§ Source data:
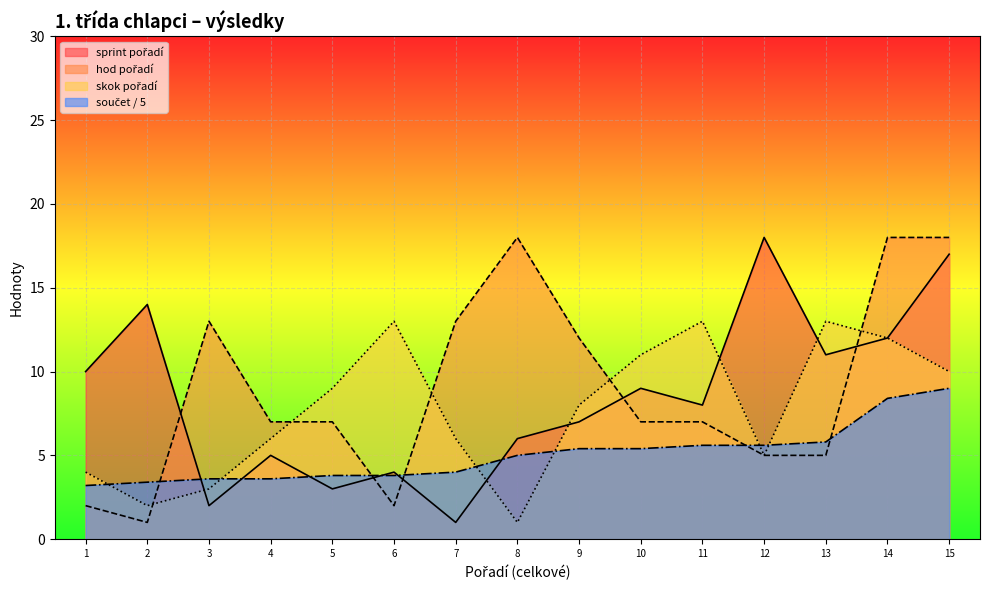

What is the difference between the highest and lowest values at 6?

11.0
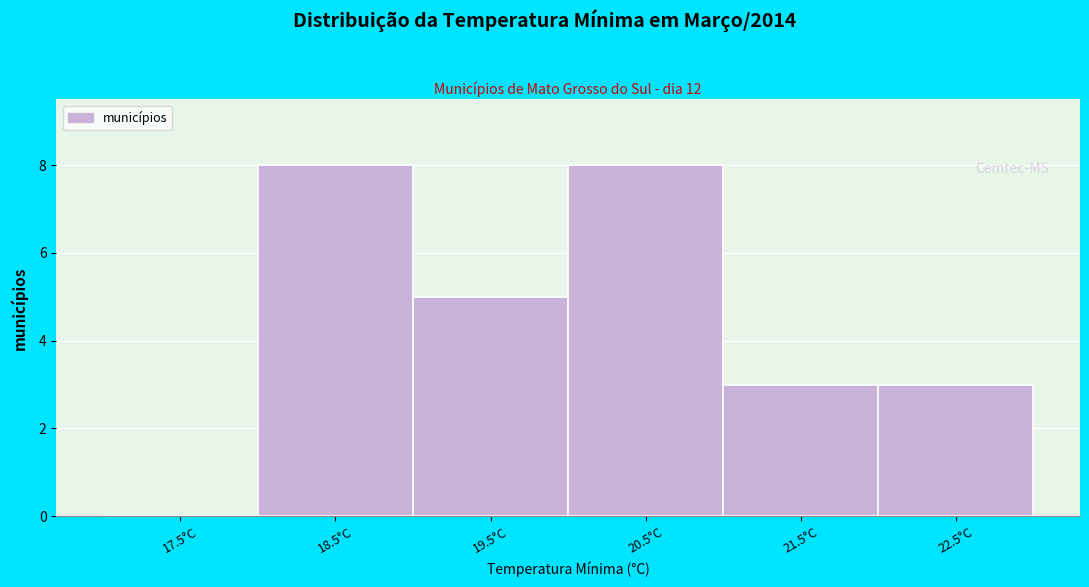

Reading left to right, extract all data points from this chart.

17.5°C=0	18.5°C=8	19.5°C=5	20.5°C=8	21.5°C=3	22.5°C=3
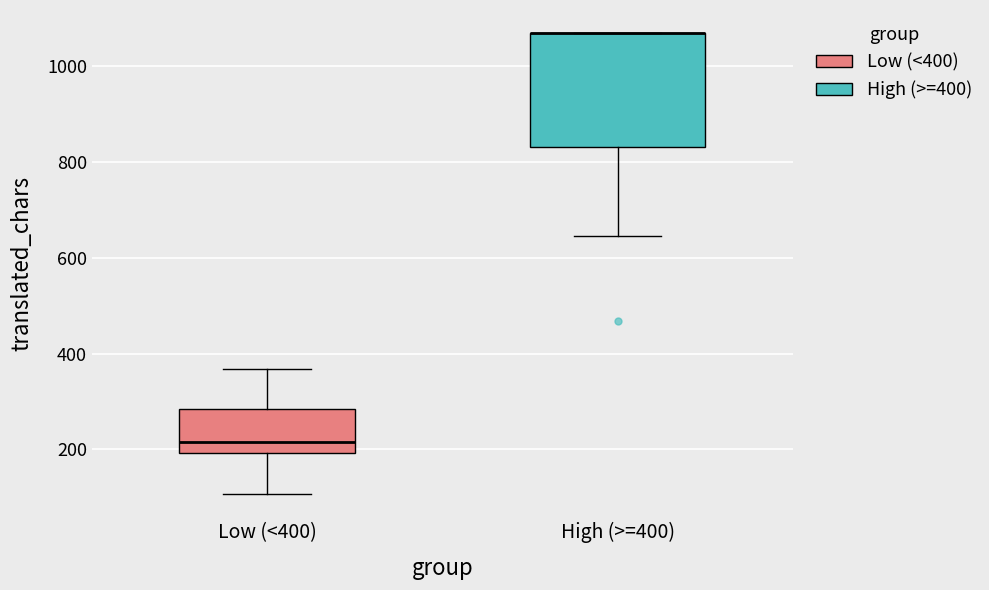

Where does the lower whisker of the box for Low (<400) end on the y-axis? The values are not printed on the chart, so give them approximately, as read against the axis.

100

§ Exercise description:
Reproduce all of the material above with every occurrence of "chart" replaced by "graph", keeping everything else unchanged. Omit the pictures from your response.

§ The completed task:
What is the difference between the highest and lowest values at 6?

11.0

Reading left to right, extract all data points from this graph.

17.5°C=0	18.5°C=8	19.5°C=5	20.5°C=8	21.5°C=3	22.5°C=3

Where does the lower whisker of the box for Low (<400) end on the y-axis? The values are not printed on the graph, so give them approximately, as read against the axis.

100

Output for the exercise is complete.